## Work task
Starting at the line below holding "middle pip: (888, 1897)" and stopping at the line holding "pinky dip: (1270, 1870)", print every line exactly, both ends included, and leave the rest out.

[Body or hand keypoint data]
※
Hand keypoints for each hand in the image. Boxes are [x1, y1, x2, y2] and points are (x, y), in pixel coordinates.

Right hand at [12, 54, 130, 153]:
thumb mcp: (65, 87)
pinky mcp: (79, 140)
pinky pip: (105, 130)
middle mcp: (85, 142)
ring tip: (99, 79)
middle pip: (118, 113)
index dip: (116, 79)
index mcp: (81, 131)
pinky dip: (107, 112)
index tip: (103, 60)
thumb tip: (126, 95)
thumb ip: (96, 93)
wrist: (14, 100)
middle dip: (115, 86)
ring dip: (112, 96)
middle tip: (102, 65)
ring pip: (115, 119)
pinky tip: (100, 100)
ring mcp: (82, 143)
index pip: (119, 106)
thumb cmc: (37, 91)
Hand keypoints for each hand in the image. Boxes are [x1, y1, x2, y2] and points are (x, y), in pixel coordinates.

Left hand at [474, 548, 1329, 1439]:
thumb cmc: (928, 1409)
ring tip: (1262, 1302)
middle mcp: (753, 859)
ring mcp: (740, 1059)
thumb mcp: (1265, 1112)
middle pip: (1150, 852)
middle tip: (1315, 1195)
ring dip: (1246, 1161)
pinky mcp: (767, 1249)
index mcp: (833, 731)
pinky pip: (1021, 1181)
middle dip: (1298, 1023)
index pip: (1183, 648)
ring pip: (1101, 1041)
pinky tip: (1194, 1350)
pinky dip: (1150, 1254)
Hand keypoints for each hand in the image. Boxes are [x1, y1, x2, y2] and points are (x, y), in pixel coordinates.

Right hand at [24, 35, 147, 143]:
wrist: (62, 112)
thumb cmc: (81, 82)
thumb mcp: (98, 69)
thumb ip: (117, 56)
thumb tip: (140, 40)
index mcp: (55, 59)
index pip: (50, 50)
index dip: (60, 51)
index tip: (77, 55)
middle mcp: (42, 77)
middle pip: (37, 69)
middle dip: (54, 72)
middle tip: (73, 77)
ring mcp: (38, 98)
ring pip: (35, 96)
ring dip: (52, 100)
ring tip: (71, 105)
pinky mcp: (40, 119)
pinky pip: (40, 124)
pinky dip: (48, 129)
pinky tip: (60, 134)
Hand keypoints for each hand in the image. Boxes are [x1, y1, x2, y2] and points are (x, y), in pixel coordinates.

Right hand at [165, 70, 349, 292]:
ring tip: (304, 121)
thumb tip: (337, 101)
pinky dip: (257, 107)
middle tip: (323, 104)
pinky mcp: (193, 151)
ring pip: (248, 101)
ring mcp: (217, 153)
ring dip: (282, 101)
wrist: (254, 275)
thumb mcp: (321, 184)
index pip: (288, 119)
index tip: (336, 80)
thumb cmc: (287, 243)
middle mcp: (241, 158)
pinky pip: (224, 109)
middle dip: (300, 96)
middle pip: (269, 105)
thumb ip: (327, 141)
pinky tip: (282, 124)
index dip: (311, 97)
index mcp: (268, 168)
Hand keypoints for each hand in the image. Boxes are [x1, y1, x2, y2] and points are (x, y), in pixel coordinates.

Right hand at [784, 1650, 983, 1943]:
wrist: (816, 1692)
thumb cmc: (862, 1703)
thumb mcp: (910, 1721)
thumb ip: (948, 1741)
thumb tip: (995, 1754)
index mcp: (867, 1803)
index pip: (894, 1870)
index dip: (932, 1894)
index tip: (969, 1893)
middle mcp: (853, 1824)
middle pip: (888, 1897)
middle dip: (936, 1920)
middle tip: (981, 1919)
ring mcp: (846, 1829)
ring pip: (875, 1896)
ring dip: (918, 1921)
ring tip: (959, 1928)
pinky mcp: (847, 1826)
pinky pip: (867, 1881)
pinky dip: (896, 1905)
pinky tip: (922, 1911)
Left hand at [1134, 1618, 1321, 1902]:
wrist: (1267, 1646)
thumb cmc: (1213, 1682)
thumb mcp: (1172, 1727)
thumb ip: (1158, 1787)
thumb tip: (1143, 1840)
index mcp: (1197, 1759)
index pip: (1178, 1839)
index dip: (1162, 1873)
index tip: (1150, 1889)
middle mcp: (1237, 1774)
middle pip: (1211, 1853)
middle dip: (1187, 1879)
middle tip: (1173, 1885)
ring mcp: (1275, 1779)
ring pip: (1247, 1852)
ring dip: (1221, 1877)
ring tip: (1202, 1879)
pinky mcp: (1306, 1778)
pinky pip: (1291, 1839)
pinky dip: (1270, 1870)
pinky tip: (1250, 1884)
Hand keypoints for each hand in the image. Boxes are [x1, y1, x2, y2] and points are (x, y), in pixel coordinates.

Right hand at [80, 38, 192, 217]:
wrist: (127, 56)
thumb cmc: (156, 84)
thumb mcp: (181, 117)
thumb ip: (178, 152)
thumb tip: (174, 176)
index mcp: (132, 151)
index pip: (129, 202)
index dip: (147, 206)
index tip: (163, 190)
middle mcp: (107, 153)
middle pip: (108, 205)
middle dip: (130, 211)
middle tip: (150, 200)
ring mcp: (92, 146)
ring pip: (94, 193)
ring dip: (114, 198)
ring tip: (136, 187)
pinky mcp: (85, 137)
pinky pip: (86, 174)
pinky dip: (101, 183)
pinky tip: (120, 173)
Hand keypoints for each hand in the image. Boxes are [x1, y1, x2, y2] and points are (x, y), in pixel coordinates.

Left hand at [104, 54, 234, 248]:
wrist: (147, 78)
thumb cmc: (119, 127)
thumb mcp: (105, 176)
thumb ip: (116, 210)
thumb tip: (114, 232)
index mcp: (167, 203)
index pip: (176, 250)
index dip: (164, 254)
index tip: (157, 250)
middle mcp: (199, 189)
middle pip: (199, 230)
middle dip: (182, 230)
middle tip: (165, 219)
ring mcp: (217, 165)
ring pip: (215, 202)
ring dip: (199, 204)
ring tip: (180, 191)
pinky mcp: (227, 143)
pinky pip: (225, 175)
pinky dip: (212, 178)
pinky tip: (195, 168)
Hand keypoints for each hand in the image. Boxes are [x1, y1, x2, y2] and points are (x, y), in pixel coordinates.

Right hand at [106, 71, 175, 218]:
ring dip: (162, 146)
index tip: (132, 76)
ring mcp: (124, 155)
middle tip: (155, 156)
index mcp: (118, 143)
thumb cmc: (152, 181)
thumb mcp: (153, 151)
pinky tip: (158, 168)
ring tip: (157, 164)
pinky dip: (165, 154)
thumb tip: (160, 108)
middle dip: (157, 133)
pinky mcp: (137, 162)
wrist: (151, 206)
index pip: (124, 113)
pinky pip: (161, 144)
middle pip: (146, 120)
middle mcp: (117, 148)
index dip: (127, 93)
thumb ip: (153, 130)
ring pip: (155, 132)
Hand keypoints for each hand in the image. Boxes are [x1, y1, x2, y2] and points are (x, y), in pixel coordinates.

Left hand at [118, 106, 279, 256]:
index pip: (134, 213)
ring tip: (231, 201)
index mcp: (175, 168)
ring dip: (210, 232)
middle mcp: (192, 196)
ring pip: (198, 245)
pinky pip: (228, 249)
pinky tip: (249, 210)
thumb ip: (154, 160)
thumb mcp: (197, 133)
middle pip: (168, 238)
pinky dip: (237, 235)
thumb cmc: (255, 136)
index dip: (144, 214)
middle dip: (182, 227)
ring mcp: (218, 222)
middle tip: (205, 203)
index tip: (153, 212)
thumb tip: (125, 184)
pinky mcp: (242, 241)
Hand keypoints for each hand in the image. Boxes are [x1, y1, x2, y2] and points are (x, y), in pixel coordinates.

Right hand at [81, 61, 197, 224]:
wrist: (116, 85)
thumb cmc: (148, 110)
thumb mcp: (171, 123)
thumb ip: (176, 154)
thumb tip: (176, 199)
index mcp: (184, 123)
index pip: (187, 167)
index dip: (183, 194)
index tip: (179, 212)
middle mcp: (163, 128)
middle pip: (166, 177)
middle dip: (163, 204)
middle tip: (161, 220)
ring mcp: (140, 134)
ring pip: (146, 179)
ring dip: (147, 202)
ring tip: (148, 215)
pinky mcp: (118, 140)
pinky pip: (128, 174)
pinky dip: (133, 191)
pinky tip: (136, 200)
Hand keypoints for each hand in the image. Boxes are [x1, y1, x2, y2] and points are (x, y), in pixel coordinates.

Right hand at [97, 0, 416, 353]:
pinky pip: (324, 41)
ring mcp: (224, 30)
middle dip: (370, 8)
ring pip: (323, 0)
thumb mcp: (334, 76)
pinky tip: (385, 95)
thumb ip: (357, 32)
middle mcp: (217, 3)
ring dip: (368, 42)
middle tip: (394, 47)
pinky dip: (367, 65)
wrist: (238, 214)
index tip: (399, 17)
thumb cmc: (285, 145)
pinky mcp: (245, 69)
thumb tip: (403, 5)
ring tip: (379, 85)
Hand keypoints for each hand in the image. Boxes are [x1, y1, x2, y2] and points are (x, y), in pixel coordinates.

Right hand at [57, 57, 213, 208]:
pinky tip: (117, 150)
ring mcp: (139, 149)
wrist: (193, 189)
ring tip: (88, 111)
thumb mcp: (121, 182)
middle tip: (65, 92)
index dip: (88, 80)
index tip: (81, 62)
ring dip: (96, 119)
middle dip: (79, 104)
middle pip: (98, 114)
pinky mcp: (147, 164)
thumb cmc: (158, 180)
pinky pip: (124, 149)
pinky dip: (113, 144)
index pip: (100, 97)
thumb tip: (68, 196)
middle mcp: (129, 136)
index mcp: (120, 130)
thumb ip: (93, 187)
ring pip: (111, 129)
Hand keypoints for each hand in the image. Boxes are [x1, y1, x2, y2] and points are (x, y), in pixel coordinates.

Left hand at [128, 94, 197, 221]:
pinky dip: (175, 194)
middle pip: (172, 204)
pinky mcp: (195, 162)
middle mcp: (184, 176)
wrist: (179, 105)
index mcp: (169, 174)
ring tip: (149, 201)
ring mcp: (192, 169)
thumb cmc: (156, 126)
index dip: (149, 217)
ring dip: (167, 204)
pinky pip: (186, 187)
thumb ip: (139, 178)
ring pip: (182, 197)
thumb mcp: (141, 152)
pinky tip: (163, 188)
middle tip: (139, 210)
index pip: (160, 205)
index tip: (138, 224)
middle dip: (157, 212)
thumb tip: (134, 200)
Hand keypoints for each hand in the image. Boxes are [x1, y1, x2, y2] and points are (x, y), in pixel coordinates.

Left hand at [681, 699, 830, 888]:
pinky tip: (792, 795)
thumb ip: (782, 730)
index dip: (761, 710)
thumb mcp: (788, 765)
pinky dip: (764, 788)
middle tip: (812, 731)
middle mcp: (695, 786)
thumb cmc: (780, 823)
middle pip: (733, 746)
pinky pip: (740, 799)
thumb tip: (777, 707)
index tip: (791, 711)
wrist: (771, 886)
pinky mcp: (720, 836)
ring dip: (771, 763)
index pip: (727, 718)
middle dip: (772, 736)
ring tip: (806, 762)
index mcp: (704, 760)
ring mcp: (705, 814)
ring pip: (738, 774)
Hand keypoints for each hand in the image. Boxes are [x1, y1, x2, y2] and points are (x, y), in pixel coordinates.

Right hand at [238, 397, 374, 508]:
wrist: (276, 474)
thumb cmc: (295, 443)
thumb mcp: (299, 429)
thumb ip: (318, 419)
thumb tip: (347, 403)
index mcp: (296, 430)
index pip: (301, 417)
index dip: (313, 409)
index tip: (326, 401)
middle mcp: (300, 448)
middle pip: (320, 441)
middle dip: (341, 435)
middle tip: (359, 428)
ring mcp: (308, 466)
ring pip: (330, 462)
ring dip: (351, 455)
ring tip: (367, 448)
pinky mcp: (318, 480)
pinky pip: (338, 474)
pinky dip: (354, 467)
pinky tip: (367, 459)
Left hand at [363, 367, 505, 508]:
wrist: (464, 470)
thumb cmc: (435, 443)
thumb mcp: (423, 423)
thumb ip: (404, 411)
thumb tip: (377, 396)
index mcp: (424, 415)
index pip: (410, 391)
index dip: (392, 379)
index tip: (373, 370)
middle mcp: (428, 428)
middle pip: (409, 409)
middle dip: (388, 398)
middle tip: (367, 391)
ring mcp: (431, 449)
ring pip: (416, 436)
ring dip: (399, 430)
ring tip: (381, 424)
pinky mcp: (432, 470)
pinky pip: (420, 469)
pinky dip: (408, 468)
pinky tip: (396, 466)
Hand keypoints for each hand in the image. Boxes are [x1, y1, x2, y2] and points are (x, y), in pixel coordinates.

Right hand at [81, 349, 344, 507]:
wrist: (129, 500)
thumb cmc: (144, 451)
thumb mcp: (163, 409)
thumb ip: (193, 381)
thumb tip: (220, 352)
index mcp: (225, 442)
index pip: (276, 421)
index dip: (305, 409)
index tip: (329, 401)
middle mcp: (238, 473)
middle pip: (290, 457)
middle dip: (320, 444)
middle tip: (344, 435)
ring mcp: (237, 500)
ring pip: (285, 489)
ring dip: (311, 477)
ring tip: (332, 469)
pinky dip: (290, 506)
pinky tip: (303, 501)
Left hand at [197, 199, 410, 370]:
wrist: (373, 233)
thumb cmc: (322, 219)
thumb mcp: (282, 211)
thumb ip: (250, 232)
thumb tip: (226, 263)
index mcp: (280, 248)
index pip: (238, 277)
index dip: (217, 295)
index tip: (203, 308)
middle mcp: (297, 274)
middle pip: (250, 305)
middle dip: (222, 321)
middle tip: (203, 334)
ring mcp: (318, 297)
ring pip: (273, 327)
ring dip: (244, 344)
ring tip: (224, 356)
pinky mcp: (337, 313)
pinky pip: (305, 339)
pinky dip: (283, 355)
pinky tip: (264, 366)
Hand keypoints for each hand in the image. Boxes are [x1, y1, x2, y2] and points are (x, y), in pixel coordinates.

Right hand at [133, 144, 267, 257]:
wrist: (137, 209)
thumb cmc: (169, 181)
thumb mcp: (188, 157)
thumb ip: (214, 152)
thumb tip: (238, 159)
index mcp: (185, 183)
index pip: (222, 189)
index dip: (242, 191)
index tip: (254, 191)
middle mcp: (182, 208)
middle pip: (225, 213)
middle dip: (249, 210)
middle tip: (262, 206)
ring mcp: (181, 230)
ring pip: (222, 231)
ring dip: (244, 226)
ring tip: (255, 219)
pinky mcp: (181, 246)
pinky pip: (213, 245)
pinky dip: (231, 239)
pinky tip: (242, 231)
※
## Exercise answer
middle pip: (888, 1897)
middle dip: (936, 1920)
middle tip: (981, 1919)
ring mcp: (846, 1829)
ring pip: (875, 1896)
ring dip: (918, 1921)
ring tip: (959, 1928)
pinky mcp: (847, 1826)
pinky pip: (867, 1881)
pinky dip: (896, 1905)
pinky tip: (922, 1911)
Left hand at [1134, 1618, 1321, 1902]:
wrist: (1267, 1646)
thumb cmc: (1213, 1682)
thumb mcp: (1172, 1727)
thumb ip: (1158, 1787)
thumb tip: (1143, 1840)
index mcp: (1197, 1759)
index pip: (1178, 1839)
index dip: (1162, 1873)
index tip: (1150, 1889)
middle mcp: (1237, 1774)
middle pip: (1211, 1853)
middle dip: (1187, 1879)
middle tip: (1173, 1885)
ring mcp: (1275, 1779)
ring pip: (1247, 1852)
ring dip: (1221, 1877)
ring tip: (1202, 1879)
pinky mcp: (1306, 1778)
pinky pip: (1291, 1839)
pinky dip: (1270, 1870)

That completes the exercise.